YOUR OBJECTIVE ->
Find each line below containing the word "down" and copy it.

---- EXTRACTED RECORDS

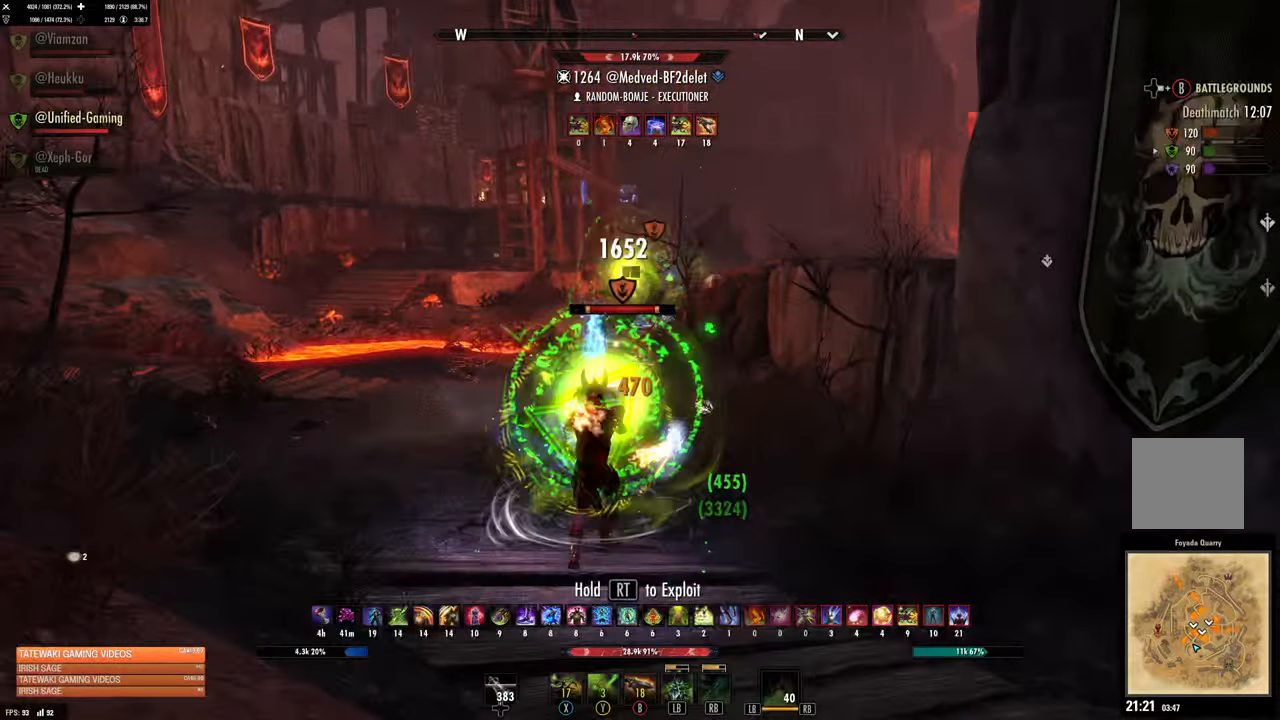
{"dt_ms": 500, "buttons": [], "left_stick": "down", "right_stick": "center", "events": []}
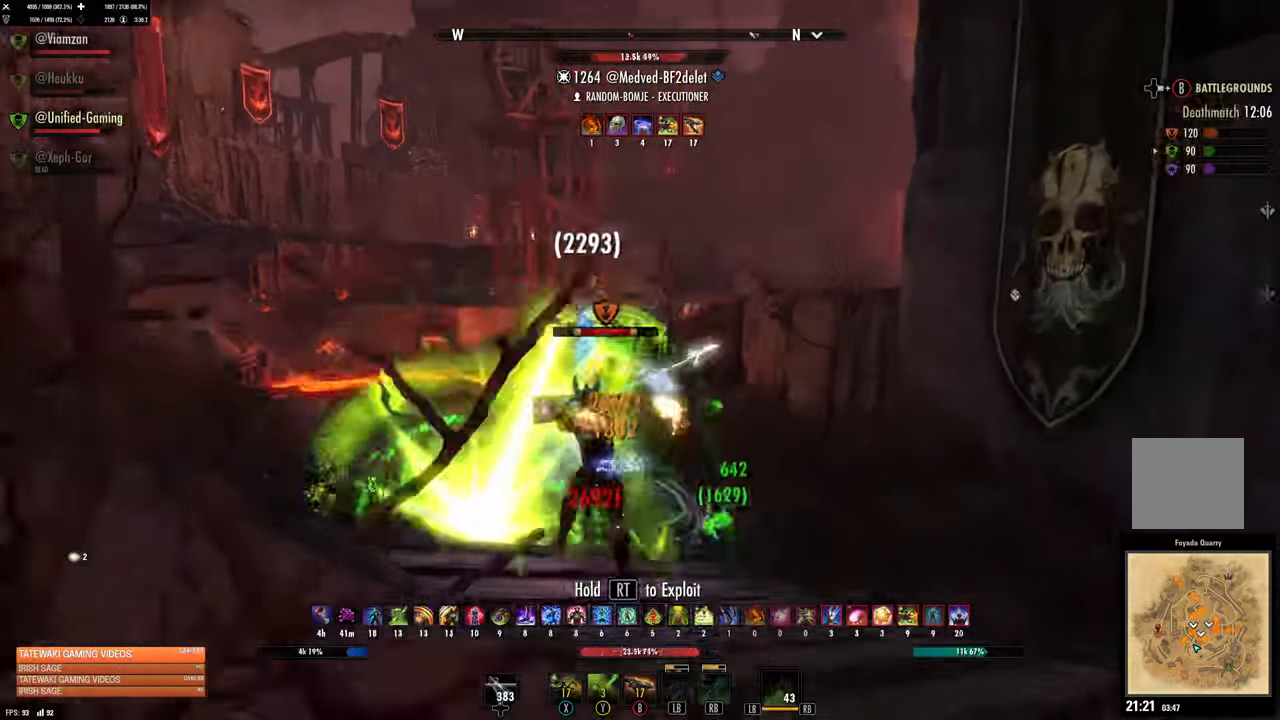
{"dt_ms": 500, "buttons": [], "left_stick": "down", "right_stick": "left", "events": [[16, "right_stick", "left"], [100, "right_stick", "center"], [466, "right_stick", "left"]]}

--------
---- EXTRACTED RECORDS

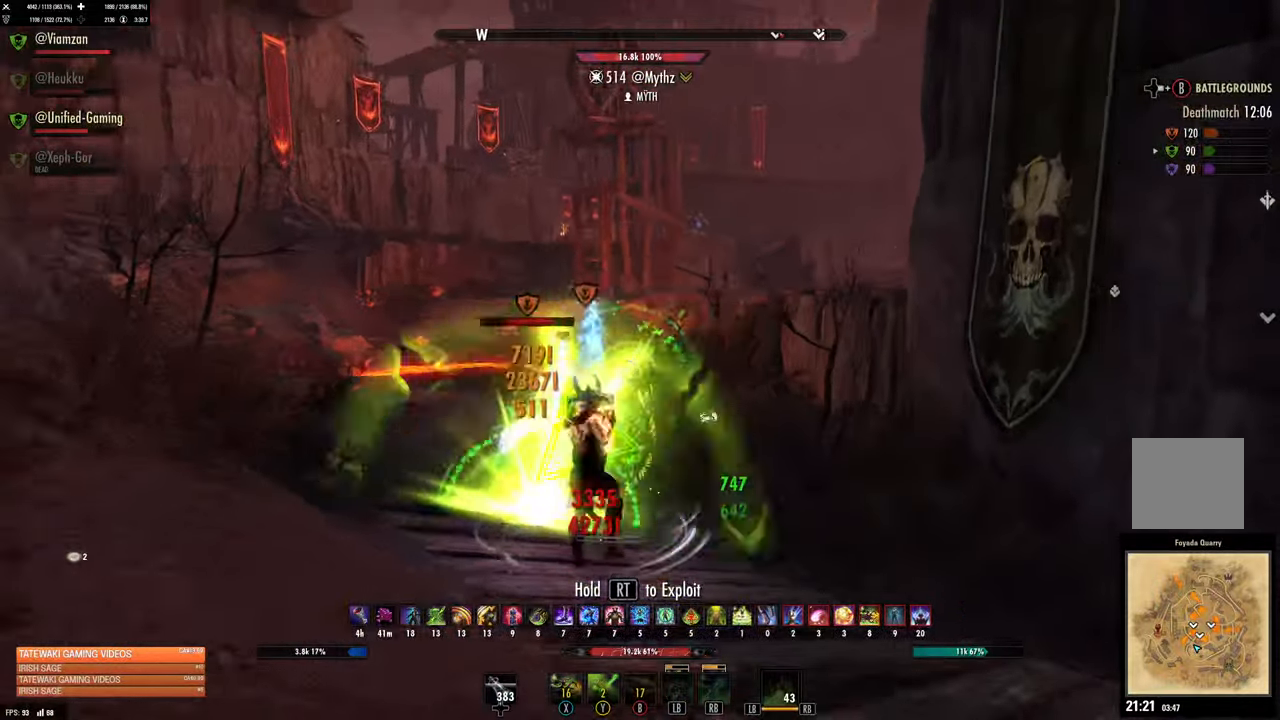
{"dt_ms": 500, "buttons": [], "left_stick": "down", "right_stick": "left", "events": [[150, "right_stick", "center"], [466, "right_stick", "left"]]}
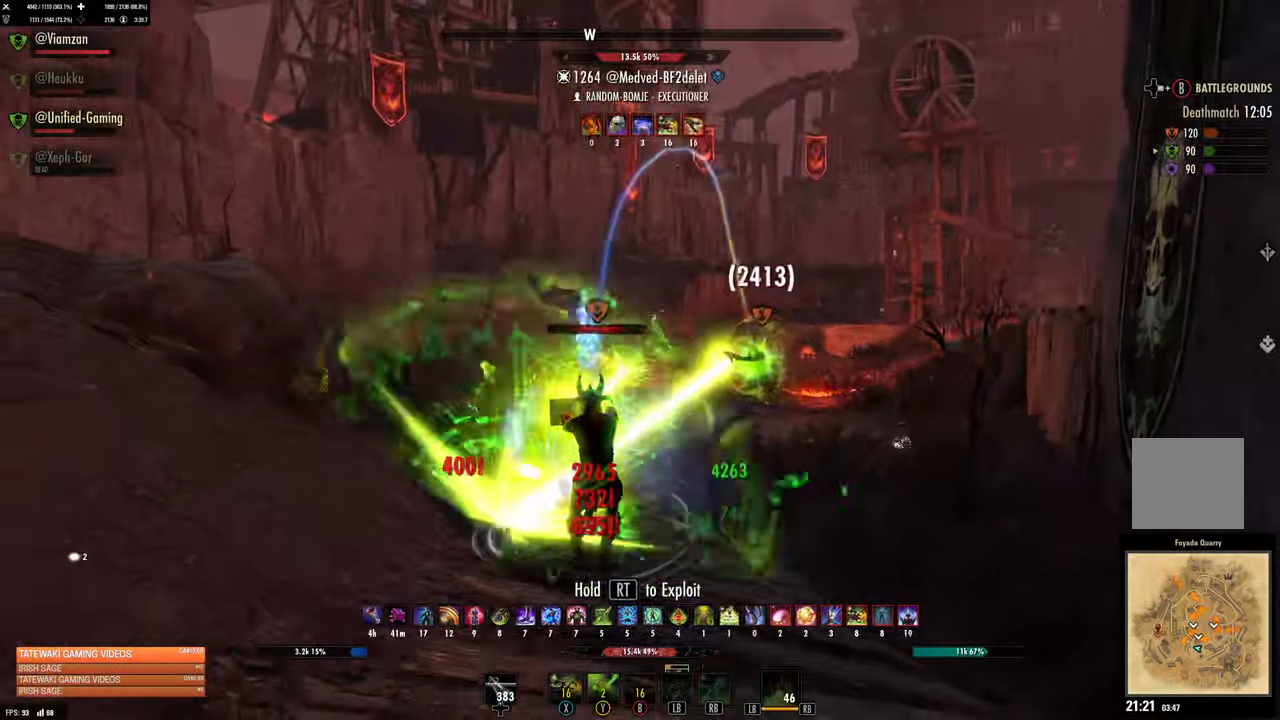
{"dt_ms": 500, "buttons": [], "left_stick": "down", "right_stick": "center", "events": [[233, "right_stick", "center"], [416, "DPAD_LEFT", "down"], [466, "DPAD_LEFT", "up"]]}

--------
---- EXTRACTED RECORDS

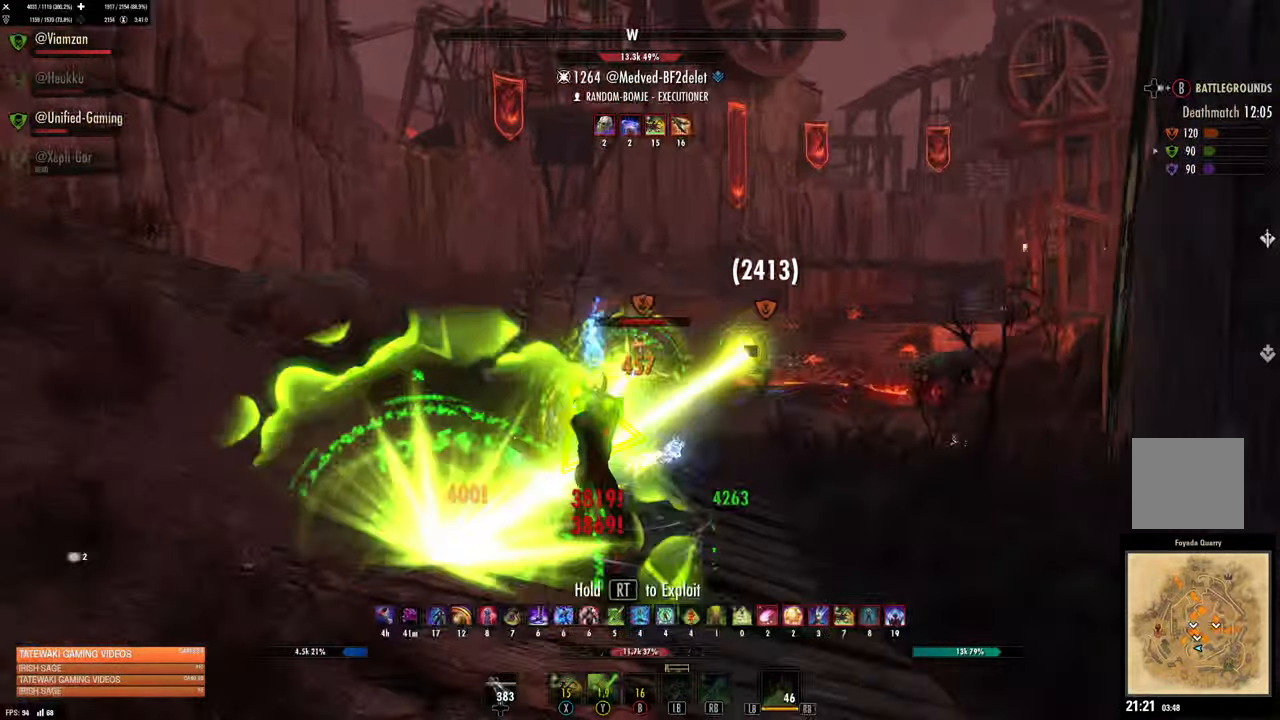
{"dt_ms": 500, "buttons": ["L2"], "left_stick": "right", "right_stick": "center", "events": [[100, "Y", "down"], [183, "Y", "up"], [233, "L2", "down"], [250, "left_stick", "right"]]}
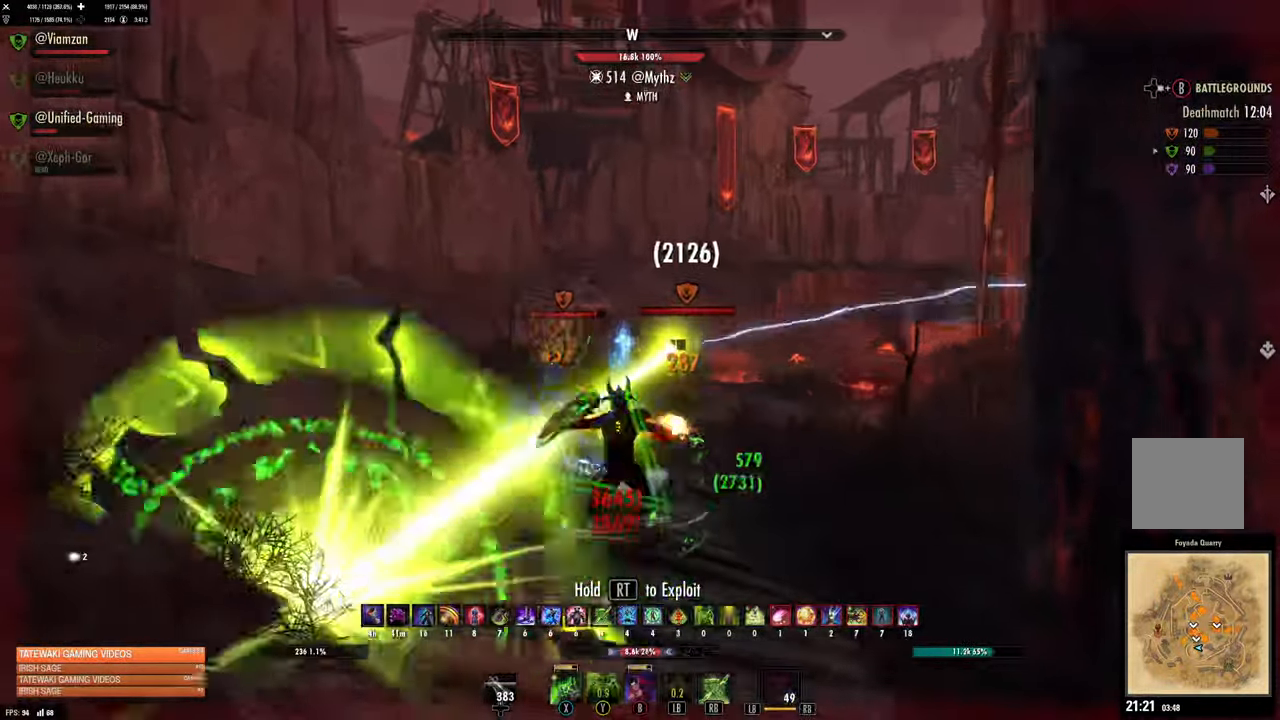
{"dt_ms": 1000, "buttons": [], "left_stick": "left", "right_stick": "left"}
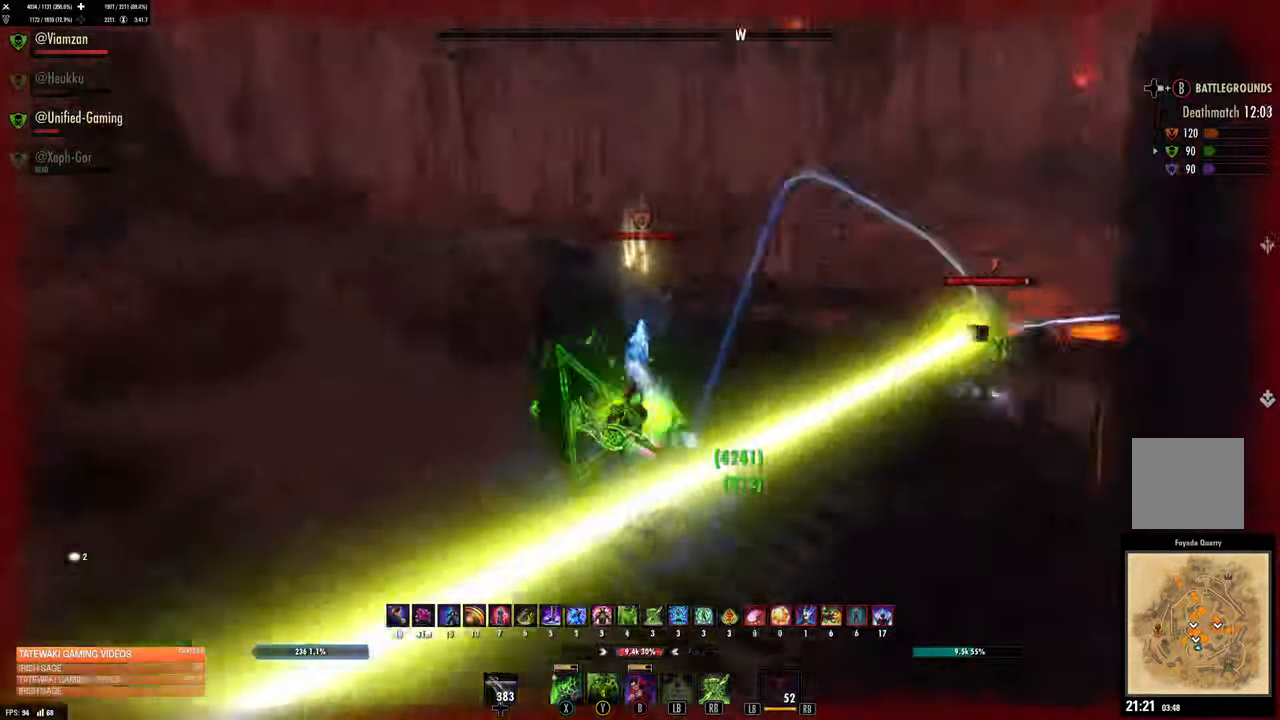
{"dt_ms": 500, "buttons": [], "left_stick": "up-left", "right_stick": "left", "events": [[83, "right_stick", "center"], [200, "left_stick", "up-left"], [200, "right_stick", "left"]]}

--------

TASK RESPONSE ->
{"dt_ms": 500, "buttons": [], "left_stick": "down", "right_stick": "center", "events": []}
{"dt_ms": 500, "buttons": [], "left_stick": "down", "right_stick": "left", "events": [[16, "right_stick", "left"], [100, "right_stick", "center"], [466, "right_stick", "left"]]}
{"dt_ms": 500, "buttons": [], "left_stick": "down", "right_stick": "left", "events": [[150, "right_stick", "center"], [466, "right_stick", "left"]]}
{"dt_ms": 500, "buttons": [], "left_stick": "down", "right_stick": "center", "events": [[233, "right_stick", "center"], [416, "DPAD_LEFT", "down"], [466, "DPAD_LEFT", "up"]]}
{"dt_ms": 500, "buttons": ["L2"], "left_stick": "right", "right_stick": "center", "events": [[100, "Y", "down"], [183, "Y", "up"], [233, "L2", "down"], [250, "left_stick", "right"]]}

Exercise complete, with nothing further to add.